A research study comparing how well different doses of the medicine NNC0487-0111 lower blood sugar in people with type 2 diabetes

Basic Information

Recruitment status	Recruiting
Health condition(s) or Problem(s) studied	Type 2 Diabetes
Date of first enrollment	23/08/2024
Target sample size	50
Countries of recruitment	United States,Japan,Bulugaria,Japan,Croatia,Japan,Germany,Japan,Greece,Japan,Hungary,Japan,Poland,Japan,Romania,Japan,Slovakia,Japan,Spain,Japan
Study type	Interventional
Intervention(s)	A total of 432 participants with T2D are planned to be randomised in this phase 2, dose-finding study, investigating efficacy, safety, and PK properties of NNC0487-0111. The study consists of: -up to 3 weeks screening period -up to 32 weeks dose-escalation period -a minimum of 4 weeks maintenance period -a 4-week follow-up period The three weeks screening period will follow a two-step approach; including a V1a and a V1b. Only participants who are confirmed eligible may proceed to V1b for fitting for continuous glucose monitoring and ambulatory blood pressure monitoring. Also at V1b, the electronic device solution for patient reported outcome assessment will be made available to study participants. There must be a minimum of 5 days and maximum of 10 days between V1a and V1b, and a minimum of 11 days and a maximum of 14 days between V1b and randomisation to collect adequate CGM data.

Outcome(s)

Primary Outcome	Change in HbA1c: From baseline (week 0) to end of treatment (week 36)
Secondary Outcome	Change in body weight: From baseline (week 0) to end of treatment (week 36)
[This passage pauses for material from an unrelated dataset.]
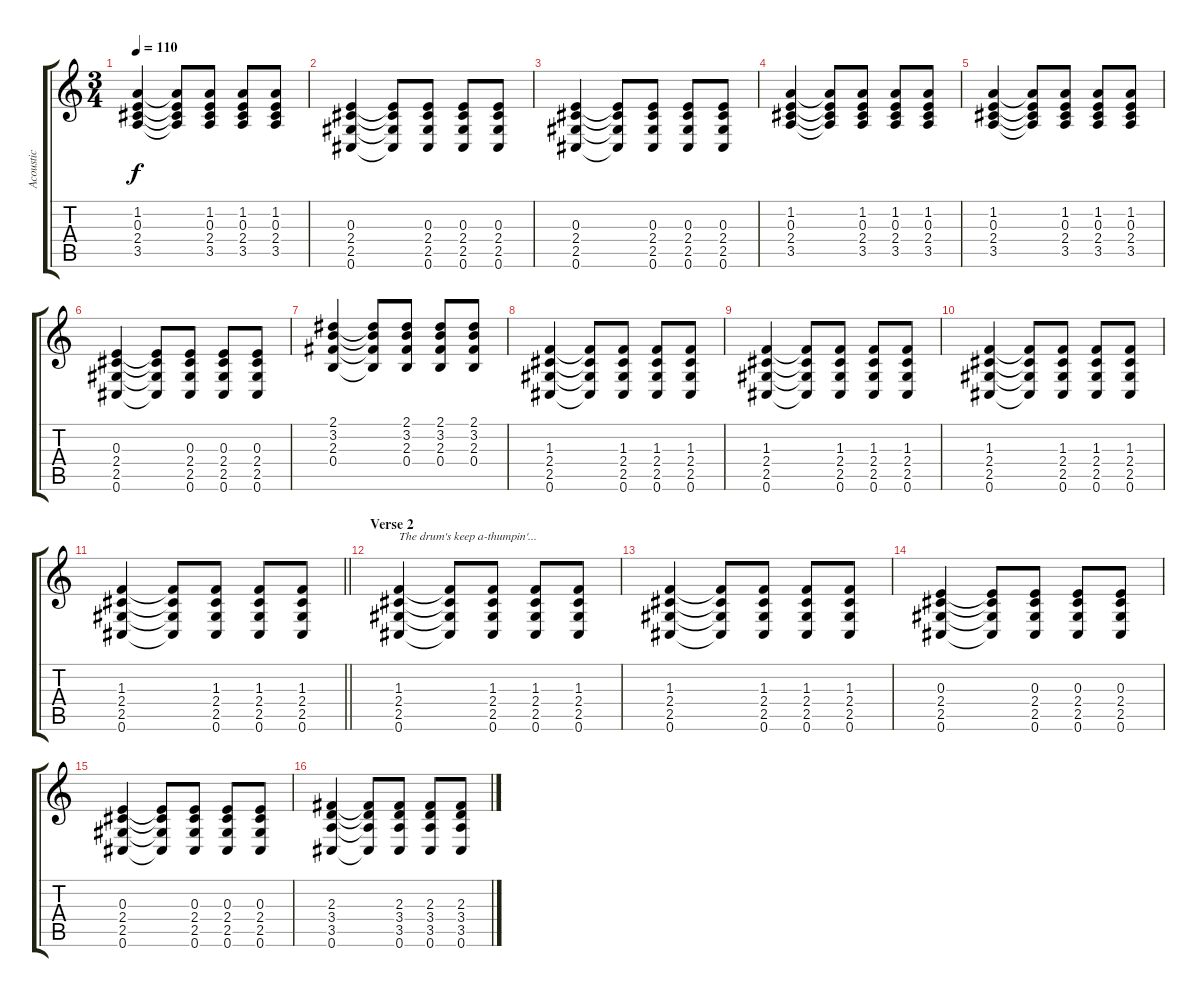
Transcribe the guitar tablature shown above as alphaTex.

Key inclusion & exclusion criteria

Age minimum	>= 18age old
Age maximum	<= 75age old
Gender	Both
Include criteria	1, Male or female, aged 18-75 years (both inclusive) at the time of signing the informed consent. 2, Diagnosed with type 2 diabetes mellitus greater or equal to 180 days before screening. 3, Stable daily dose(s) greater or equal to 90 days before screening of the following antidiabetic drug(s) or combination regimen(s) at effective or maximum tolerated dose as judged by the investigator: metformin with or without SGLT2 inhibitor. 4, HbA1c of 7.0-10.0 procent (53-86 mmol/mol) (both inclusive) as assessed by central laboratory at screening. 5, Body mass index between greater or equal to 23.0 and below 50.0 kg/m2. 6, Able and willing to adhere to the protocol including wearing a continuous glucose monitoring device provided for the study, as judged by the investigator.
Exclude criteria	1, Treatment with any medication for the indication of diabetes or obesity other than stated in the inclusion criteria within 90 days before screening. However, short term insulin treatment for a maximum of 14 consecutive days and prior insulin treatment for gestational diabetes are allowed. 2, Uncontrolled and potentially unstable diabetic retinopathy or maculopathy. Verified by a fundus examination performed within 90 days before screening or in the period between screening and randomisation. Pharmacological pupil-dilation is a requirement unless using a digital fundus photography camera specified for non-dilated examination. 3, Known hypoglycaemic unawareness as indicated by the investigator according to Clarke's questionnaire question.